Люда подошла познакомиться, как с человеком. Дотронулась до клавиши осторожно. Звук продержался некоторое время и замер. Пианино отозвалось вежливо и мягко. И можно было нажать другую клавишу — новый звук, праздничный, уверенный, поплыл по комнате и растаял. А если постукать вот по этим клавишам, как будто зайчик бегает. А если по тем — медведь идёт.
— Так мы играли ещё в детском саду, — сказала Люда.
— Инструмент — не игрушка, — ответила мама. — Завтра пойдём записываться в музыкальную школу.
Папа мечтательно промурлыкал:
— Научишься играть, Людмила, будешь исполнять, что захочешь.
— Полонез Огинского, — сказала мама.
— Да. — Папа согласился без энтузиазма, а потом повеселел: — Или «Цыганочку» — ведь и «Цыганочке» научат в музыкальной школе?
— Научат, — скучно ответила Люда.
Она уже почувствовала, что ничего хорошего из этого не получится. Хотя чувство было неопределённое — так, туман набежал и пропал.

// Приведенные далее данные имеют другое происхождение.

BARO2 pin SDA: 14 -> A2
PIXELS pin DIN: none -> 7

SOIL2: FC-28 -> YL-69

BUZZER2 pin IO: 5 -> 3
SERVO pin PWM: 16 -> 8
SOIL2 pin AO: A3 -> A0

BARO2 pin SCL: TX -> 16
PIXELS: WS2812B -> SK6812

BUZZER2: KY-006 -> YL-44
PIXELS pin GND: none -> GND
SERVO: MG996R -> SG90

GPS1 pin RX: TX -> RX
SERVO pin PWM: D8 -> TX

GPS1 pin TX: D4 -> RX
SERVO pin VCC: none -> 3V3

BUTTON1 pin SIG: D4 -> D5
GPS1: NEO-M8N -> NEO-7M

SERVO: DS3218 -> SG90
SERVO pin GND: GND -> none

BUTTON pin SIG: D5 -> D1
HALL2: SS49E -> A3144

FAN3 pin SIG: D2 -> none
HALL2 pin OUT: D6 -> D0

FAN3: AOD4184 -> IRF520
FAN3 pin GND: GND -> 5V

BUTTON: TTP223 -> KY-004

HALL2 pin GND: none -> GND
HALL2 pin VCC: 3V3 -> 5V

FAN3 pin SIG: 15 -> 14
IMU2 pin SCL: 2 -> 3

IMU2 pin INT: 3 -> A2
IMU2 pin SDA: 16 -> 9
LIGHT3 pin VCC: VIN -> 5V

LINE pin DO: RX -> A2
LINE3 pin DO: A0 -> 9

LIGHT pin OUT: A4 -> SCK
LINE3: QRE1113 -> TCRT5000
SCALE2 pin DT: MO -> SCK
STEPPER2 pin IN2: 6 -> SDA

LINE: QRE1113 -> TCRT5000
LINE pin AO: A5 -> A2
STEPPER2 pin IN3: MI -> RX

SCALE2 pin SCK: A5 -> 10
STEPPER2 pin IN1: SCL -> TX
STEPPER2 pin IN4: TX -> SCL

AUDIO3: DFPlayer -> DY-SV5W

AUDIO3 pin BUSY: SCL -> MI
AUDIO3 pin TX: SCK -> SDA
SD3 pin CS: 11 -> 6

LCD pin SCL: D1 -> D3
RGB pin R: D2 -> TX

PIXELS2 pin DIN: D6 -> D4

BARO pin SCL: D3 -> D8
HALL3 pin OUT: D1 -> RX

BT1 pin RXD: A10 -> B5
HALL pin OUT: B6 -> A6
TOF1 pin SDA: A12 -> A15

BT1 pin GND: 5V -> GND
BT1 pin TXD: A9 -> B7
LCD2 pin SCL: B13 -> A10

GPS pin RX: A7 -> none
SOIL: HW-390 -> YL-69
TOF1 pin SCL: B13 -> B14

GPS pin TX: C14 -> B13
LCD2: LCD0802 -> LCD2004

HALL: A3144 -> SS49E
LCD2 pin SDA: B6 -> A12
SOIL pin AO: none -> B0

Люда Обручева не любит всякие туманы, она человек определённый и ясный. Купили пианино, — значит, надо на нём играть. А чтобы играть — надо учиться музыке. Всё ясно и понятно.
Когда Люда легла спать, она ещё некоторое время помечтала. Соберутся гости. Мама подаст пирог с зелёным луком и яйцами. Они будут хвалить пирог. Тётя Клава скажет:
«Когда в доме дружно — тесто это чувствует и хорошо подходит».
Тут тётя Клава многозначительно взглянет на своего мужа, дядю Серафимыча. А он заговорит о другом:
«Хорош пирог, ой хорош. Положи мне ещё. Худеть будем завтра».
Потом мама подаст варенье из брусники. И тётя Клава скажет:
«Ну варенье! Из простой брусники, а как вкусно! Потому что с настроением всё сделано. А когда без настроения — ничего не сготовишь, всё горчит». Брови у тёти Клавы тоненькие, а голос густой.
Дядя Серафимыч будет пить чай не спеша, отдуваясь.
«Положи мне ещё варенья», — попросит он маму.
Мама положит и обязательно скажет:
«Люблю гостей и чтобы ели с аппетитом. Меня, если хвалить, я горы сворочу. Вы меня цените, я вас очень за это уважаю. Человеку похвала и оценка во как нужна!» Мама проведёт пальцем по шее.
А папа скажет:
«Что же теперь? Доску почёта дома завести? Твой портрет на неё вывесить? За пироги твои?»
Мама только махнёт на него рукой.
И вот тут тётя Клава кивнёт на пианино:
«Сколько же за рояль отдали?»
«Это пианино, — скажет мама, — рояль треугольный, Клава».
Мама назовёт сумму. Папа с гордостью посмотрит на дядю Серафимыча. Вот, мол, как живём. Ребёнка своего музыке учим, и никаких средств на ребёнка не жалеем.
И тут мама скажет обычным тоном, как будто ничего особенного не происходит:
«Люда, сыграй нам что-нибудь».
И все замолчат и станут ждать, когда Люда сыграет.